Bővebb ismertető
Preface
This second volume of studies in Britain's foreign relations begins with the Second World War. In some respects, that cataclysm confirmed and deepened the results of the First; Germany and her allies were again defeated. It reversed other consequences, for Russia, having escaped defeat by the narrowest of margins, emerged as the predominant power in central and eastern Europe. No country mobilised its resources of industrial output and manpower more effectively than Britain. Had it been possible to bring the war to an end, say, eighteen months earlier, her political weight insidis the coalition would have been much greater than it proved to be in the last year of the struggle. But so enormous an effort, impossible without the support of the United States, inevitably meant that Britain could no longer sustain the whole range of her former burdens, especially when it became clear again that the ending of a great war was not to be followed by a period of peace, rebuilding and good will among the victorious allies.

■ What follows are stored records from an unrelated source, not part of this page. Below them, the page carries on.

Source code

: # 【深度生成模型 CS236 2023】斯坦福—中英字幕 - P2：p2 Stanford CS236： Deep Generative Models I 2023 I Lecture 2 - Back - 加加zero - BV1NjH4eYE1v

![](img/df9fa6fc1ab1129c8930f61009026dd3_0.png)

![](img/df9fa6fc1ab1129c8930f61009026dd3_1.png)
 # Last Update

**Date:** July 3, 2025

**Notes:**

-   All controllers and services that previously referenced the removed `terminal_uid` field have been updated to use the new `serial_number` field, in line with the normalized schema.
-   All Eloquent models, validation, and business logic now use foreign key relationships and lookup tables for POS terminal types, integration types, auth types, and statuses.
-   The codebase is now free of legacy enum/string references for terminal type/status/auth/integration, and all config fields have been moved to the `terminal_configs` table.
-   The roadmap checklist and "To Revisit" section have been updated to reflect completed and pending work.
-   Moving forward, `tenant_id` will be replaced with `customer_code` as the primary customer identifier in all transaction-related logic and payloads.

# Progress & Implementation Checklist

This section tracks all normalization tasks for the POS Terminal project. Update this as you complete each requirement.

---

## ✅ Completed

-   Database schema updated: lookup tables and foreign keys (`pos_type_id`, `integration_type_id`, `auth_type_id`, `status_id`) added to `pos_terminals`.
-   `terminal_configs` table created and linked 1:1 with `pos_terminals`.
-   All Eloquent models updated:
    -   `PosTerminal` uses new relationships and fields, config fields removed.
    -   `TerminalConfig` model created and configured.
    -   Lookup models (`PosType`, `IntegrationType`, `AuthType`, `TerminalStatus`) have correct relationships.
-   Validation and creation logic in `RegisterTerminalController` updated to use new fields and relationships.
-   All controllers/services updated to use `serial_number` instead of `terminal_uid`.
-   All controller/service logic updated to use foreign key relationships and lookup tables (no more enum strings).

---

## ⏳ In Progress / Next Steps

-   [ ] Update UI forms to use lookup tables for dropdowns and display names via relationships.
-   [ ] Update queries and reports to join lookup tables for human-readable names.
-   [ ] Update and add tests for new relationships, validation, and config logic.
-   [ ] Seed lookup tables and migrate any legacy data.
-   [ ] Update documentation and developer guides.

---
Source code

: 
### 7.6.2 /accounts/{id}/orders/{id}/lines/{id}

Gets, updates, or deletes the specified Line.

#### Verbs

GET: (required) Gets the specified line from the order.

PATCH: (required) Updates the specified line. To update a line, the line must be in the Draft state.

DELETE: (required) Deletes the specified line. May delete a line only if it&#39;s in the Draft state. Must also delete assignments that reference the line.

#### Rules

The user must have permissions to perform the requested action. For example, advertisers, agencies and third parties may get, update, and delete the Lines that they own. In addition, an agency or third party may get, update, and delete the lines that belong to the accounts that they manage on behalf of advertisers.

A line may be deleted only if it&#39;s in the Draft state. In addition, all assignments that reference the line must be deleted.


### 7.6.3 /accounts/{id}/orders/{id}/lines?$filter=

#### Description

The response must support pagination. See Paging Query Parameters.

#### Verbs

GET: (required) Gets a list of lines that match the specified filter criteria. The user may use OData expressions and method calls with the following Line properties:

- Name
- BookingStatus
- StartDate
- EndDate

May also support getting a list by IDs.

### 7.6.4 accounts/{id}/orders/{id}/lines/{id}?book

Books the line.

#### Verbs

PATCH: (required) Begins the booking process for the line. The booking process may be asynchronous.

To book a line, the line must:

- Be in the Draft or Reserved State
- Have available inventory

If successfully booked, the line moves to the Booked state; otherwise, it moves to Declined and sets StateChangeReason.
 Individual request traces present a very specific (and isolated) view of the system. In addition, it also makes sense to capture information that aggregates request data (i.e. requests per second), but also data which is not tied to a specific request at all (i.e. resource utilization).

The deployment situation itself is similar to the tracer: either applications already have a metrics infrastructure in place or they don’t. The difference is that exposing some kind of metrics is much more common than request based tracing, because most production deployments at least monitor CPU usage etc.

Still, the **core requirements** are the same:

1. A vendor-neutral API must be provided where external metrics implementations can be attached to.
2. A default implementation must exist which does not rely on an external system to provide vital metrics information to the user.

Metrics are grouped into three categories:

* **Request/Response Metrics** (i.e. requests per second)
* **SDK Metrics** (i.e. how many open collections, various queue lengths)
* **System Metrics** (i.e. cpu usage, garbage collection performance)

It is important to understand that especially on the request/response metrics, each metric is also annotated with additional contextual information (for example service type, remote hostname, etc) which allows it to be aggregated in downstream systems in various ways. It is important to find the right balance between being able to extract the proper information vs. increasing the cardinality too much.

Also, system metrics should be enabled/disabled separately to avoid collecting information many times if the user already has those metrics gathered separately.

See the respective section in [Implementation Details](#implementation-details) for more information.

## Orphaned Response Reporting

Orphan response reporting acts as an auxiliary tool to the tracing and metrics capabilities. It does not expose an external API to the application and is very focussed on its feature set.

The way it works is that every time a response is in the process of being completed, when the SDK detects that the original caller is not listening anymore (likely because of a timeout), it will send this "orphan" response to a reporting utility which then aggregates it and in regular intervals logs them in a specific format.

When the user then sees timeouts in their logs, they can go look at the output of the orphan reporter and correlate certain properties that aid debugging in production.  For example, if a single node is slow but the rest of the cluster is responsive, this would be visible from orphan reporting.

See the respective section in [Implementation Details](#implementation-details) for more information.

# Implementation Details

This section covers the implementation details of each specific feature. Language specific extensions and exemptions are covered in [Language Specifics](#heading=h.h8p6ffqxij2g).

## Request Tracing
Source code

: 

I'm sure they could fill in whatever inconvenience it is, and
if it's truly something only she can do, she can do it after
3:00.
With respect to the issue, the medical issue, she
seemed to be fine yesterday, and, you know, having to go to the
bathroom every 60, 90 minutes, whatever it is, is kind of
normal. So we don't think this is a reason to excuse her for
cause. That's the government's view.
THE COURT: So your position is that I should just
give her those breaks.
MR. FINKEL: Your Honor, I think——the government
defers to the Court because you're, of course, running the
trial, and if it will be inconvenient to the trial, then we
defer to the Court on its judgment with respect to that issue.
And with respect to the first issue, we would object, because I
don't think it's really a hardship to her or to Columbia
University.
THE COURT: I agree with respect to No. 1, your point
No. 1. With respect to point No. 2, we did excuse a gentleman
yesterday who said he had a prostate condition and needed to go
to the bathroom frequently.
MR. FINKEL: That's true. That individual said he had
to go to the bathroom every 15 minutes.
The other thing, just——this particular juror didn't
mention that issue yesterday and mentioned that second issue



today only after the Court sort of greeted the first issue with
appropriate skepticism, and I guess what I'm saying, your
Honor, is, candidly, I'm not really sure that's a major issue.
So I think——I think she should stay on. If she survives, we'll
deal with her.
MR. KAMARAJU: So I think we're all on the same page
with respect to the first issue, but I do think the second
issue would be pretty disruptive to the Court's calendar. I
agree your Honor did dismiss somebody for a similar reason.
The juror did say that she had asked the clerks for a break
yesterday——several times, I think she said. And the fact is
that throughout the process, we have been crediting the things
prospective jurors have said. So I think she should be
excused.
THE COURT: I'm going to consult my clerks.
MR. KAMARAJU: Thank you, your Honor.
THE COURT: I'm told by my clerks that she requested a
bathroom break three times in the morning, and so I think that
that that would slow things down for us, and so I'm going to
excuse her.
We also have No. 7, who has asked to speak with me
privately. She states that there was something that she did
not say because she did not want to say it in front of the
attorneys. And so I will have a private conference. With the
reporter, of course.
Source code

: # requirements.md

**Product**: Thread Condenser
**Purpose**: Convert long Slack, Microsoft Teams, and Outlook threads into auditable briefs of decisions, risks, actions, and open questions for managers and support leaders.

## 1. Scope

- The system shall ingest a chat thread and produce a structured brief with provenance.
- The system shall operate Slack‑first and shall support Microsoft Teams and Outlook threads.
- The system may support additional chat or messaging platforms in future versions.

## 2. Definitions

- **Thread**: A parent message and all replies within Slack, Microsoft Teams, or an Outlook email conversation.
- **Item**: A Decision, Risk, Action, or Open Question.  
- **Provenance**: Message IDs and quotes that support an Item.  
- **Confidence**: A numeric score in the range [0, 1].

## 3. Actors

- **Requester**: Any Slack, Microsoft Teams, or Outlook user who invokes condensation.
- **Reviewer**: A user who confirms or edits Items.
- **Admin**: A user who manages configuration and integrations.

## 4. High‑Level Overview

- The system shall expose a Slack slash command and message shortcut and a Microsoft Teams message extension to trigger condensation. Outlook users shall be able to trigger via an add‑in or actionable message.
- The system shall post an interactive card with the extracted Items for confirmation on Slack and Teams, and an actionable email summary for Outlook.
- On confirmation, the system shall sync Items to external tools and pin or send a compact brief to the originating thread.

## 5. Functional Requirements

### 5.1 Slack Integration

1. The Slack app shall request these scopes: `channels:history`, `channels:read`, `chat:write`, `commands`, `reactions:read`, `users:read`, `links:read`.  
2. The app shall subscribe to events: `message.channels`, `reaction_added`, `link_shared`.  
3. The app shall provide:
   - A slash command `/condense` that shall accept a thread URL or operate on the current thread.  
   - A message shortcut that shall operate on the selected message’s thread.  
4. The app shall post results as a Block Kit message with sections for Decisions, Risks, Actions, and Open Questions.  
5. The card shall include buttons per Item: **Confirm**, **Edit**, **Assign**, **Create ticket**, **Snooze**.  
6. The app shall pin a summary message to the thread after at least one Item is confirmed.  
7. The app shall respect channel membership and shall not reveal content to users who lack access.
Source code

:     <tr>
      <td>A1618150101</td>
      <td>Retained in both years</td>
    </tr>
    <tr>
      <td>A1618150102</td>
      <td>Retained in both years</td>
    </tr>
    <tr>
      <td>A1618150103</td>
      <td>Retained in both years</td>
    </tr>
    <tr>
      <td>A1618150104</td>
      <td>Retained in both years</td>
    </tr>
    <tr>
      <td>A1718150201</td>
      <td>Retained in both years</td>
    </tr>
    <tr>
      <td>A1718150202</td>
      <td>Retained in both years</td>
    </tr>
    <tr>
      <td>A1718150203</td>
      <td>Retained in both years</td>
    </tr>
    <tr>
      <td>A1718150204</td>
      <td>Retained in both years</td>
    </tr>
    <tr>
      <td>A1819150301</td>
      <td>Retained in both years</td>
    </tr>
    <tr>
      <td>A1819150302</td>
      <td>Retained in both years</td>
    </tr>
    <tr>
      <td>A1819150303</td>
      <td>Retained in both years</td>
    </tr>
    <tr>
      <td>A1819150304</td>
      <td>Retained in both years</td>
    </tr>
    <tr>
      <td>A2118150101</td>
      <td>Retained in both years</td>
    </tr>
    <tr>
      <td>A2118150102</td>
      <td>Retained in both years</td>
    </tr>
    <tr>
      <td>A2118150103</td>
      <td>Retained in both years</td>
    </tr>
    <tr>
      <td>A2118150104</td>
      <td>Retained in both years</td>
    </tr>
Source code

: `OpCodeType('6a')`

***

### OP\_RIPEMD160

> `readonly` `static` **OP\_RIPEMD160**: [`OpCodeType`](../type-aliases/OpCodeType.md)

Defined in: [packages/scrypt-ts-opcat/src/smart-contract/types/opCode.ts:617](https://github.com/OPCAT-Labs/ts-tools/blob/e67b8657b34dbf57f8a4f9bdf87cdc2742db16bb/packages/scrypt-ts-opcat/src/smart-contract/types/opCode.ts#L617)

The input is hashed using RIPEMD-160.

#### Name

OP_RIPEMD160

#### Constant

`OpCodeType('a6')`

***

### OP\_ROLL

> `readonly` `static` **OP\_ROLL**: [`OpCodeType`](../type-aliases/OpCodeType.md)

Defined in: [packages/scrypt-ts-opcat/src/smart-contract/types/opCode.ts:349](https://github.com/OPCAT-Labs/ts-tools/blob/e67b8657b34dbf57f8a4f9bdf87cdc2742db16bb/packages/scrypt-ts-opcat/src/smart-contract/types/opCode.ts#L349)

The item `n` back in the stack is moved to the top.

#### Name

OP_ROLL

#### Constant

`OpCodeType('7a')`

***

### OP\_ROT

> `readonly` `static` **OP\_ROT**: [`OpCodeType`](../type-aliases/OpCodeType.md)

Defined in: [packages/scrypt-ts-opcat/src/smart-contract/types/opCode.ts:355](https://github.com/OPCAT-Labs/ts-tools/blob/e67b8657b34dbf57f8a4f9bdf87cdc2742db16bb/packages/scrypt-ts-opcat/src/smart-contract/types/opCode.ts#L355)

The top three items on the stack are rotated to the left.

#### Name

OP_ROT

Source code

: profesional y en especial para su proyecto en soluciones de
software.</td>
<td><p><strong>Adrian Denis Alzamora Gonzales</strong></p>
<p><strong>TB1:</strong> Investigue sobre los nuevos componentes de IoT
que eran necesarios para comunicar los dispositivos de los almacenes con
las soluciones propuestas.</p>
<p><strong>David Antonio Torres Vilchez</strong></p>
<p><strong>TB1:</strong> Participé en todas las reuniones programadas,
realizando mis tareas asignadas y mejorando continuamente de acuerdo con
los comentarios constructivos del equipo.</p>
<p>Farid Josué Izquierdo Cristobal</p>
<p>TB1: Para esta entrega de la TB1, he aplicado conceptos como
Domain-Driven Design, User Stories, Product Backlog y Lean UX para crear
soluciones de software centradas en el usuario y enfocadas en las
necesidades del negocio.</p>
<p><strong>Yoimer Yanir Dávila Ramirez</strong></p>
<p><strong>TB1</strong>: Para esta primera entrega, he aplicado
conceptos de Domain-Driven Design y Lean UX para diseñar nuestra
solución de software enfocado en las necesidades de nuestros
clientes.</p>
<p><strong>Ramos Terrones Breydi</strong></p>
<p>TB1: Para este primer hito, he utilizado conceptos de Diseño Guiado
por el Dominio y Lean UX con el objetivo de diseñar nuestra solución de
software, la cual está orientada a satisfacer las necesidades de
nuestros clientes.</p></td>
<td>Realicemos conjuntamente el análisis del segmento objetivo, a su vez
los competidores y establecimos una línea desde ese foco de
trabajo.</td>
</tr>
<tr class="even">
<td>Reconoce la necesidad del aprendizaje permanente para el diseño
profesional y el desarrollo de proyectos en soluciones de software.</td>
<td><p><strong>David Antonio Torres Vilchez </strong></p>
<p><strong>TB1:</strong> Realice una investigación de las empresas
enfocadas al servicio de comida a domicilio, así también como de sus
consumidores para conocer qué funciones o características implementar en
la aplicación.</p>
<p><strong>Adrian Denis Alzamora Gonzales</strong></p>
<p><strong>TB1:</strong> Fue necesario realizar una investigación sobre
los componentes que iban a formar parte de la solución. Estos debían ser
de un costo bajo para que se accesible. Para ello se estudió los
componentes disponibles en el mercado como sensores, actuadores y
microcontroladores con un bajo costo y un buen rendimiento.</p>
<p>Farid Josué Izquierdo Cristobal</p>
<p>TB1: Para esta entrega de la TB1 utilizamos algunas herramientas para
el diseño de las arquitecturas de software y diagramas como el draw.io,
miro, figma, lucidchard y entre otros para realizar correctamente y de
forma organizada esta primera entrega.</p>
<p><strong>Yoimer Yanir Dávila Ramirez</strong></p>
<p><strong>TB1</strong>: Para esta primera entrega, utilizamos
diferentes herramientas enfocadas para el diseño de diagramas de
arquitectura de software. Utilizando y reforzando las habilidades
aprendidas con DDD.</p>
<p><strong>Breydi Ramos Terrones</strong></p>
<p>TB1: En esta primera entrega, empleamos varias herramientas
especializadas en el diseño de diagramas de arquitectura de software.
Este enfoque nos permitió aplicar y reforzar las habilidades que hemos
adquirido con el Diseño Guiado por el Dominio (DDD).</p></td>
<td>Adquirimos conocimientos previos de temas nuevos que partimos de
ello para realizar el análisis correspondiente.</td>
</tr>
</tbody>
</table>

These essays are intended to show how Britain conducted her relations with foreign powers during the war, with particular emphasis on the United States and the Soviet Union; and how she reacted to the changed circumstances of the uneasy truce after 1945. Professor Gopal's paper provides in some senses a complement to Dr Hillmer's account, given in the first volume, of Britain's adjustment to a new relationship with the countries of the old empire; while Professor Gowing's description of the British government's decision to manufacture the atomic bomb connects naturally with Dr Spiers's review of the factors which the British government had to weigh before deciding in the summer of 1980 to remain a nuclear power, a decision which -quite apart from its significance in the field of armaments - tells us a good deal about the role which the British aspire to play in the international politics of the next ten or fifteen years.